Excerpted passage:
This is documentation for Flapjack version 2.x: If you're looking for version 1.0 documentation, click here.

Notification routing

The graphic below shows how events are turned into notifications, and how notifications are routed to contacts as alerts. Further down, you can find a step-by-step description of the process.

notification routing

Details

  1. Receive events.

    • Events are generated by external check execution systems and created as json objects in the events queue in Redis.
    • Processor removes events off the queue and processes them one by one.
  2. Determine when to generate a notification. The event is discarded by the filters if ANY of the following are true:

    • event state is OK and it’s the first event we’ve seen for this check (new check)
    • event state is OK and previous state for check was OK
    • check is in scheduled or unscheduled maintenance
    • check is failing and duration of current failure is less than the initial_failure_delay (default 30 seconds, can be specified in globally in config, set on a check or on the incoming event)
    • check is failing and time elapsed since last notification is less than repeat_failure_delay (default 60 sec, can be specified in globally in config, set on a check or on the incoming event)
    • check is recovering and time elapsed since last notification is less than initial_recovery_delay (default 0 sec (for backwards compatibility), can be specified in globally in config, set on a check or on the incoming event)

Rows:
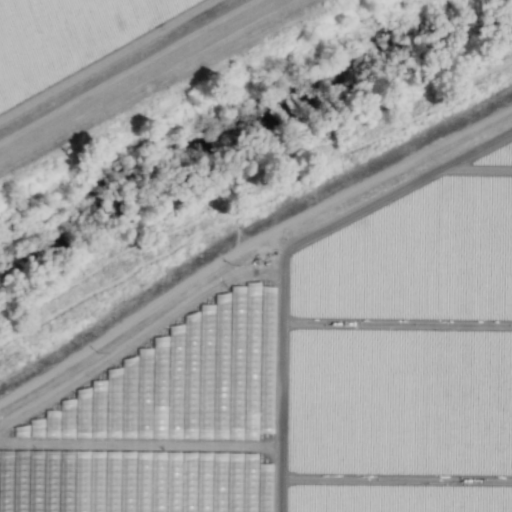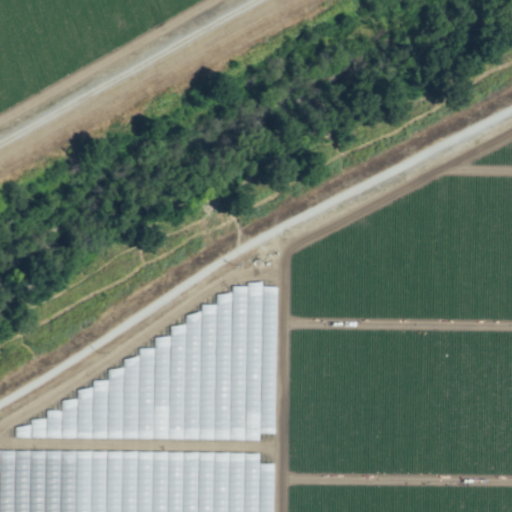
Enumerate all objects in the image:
crop: (188, 111)
river: (250, 155)
building: (206, 311)
crop: (310, 381)
building: (192, 382)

Directions:
a) In the Flapjack notification routing documentation, what is the default value of repeat_failure_delay?
b) Carry on writing the Flapjack notification routing documentation after its final bullet.

Set of answers:
a) 60 seconds.

b)
  3. Find all media that the check can alert on

    1. For each medium, find all enabled rules that match the problem condition, time, and tags of the check.
      • Rules with a ‘global’ strategy match all checks.
      • Rules with an ‘any_tag’ strategy match if the rule has at least one tag in common with the check.
      • Rules with an ‘all_tags’ strategy match only if all of the rule’s tags are set on the check.
      • Rules with a ‘no_tag’ strategy match only if the rule has no tags in common with the check.
    2. Don’t send a notification on that medium if any of the matching rules has ‘blackhole’ set.
  4. Discard media based notification interval.

    • If the check is failing, discard media to which an alert has been sent in the last media interval seconds. Each medium has its own value for interval, e.g., Ada may want to receive repeat alerts every 2 hours by SMS.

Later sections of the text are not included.